• [Work order]: Reproduce, exactly and only, the lines of the data that follows from the one containing "Figure 2. The" down to the one containing "Figure 2. Triangular", without pictures.

*** Available data ***

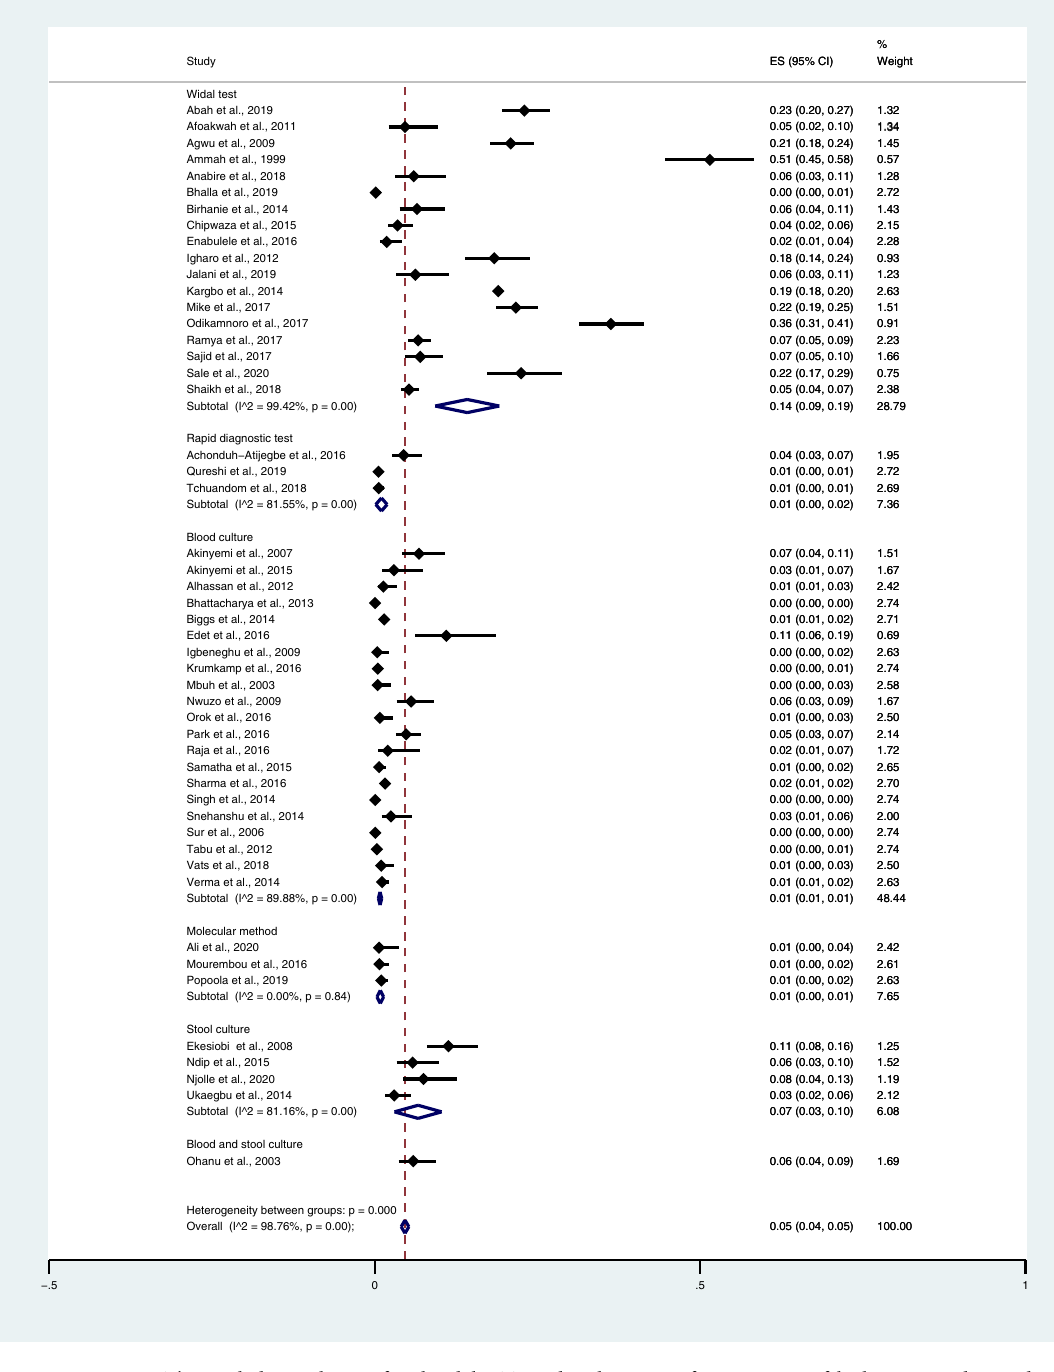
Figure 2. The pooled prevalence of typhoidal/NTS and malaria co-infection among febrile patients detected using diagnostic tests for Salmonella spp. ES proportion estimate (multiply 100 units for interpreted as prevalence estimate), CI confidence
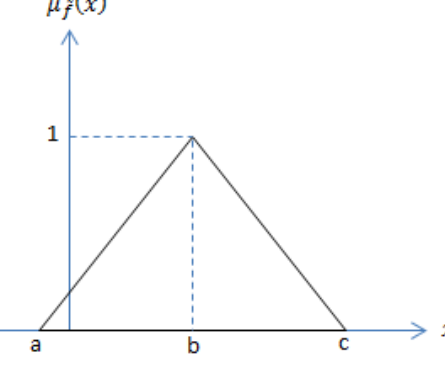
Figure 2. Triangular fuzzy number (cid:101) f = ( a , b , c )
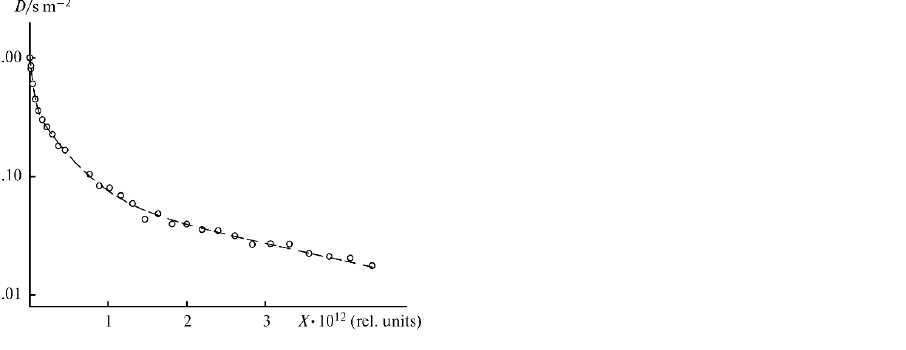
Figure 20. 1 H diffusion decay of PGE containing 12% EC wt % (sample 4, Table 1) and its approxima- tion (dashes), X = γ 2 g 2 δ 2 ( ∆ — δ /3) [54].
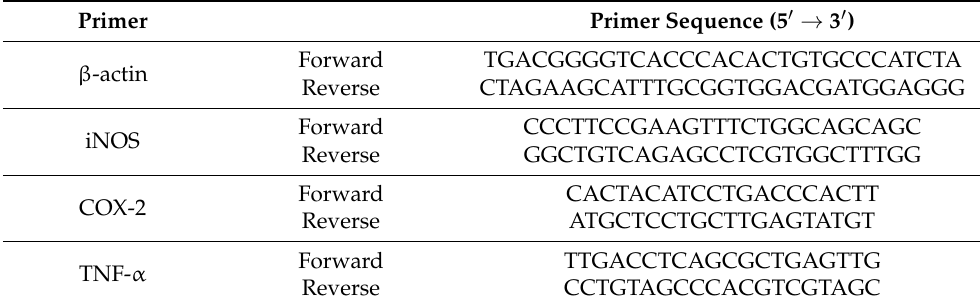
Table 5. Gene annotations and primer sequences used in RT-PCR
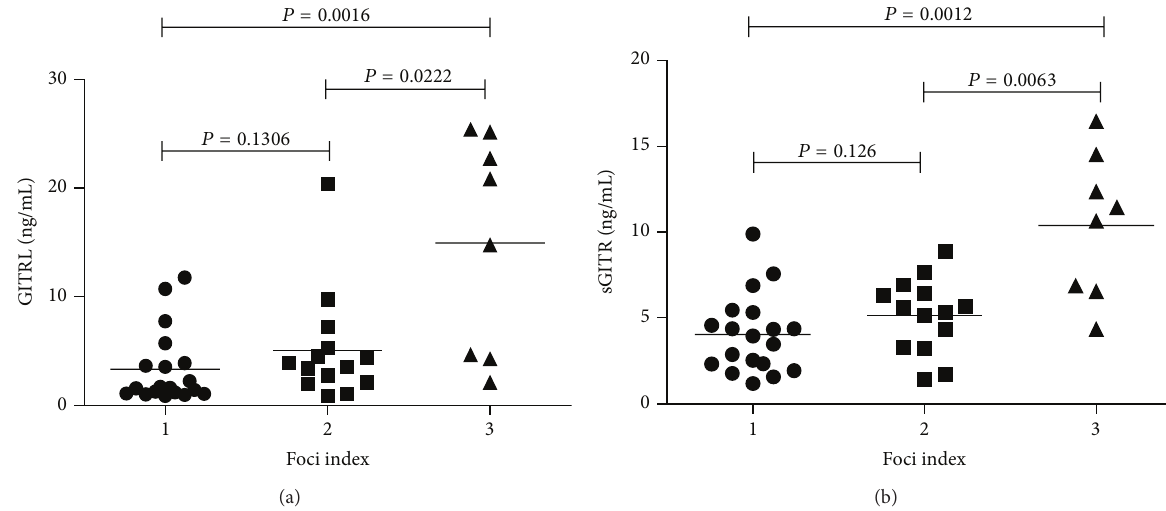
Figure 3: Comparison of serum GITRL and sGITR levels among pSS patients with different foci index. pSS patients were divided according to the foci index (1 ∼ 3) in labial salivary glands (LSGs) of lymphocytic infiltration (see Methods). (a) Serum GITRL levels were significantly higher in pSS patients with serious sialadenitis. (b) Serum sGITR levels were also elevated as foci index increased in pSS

***
*** Available data ***

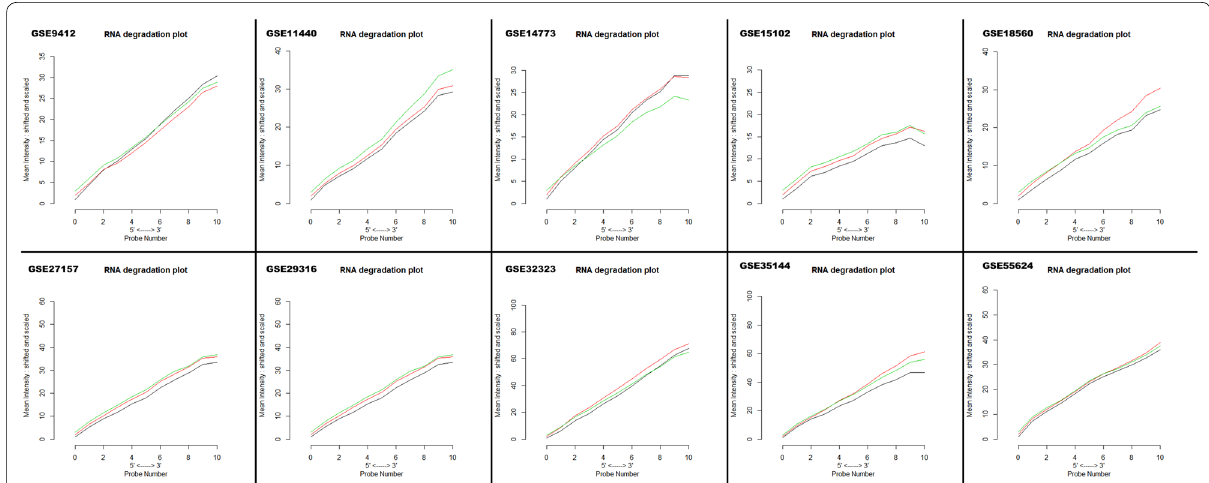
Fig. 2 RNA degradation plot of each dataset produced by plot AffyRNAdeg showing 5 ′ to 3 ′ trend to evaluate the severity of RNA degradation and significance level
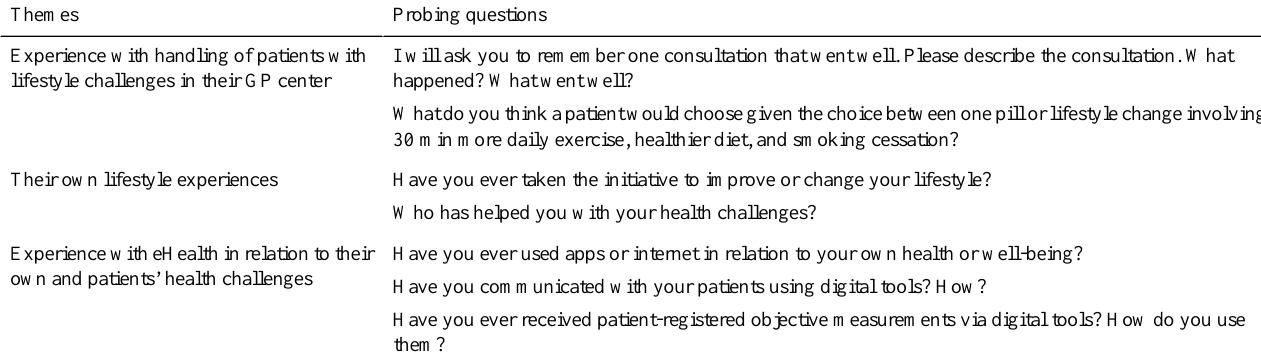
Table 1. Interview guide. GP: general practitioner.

***

• [Task result]:
Figure 2. The pooled prevalence of typhoidal/NTS and malaria co-infection among febrile patients detected using diagnostic tests for Salmonella spp. ES proportion estimate (multiply 100 units for interpreted as prevalence estimate), CI confidence
Figure 2. Triangular fuzzy number (cid:101) f = ( a , b , c )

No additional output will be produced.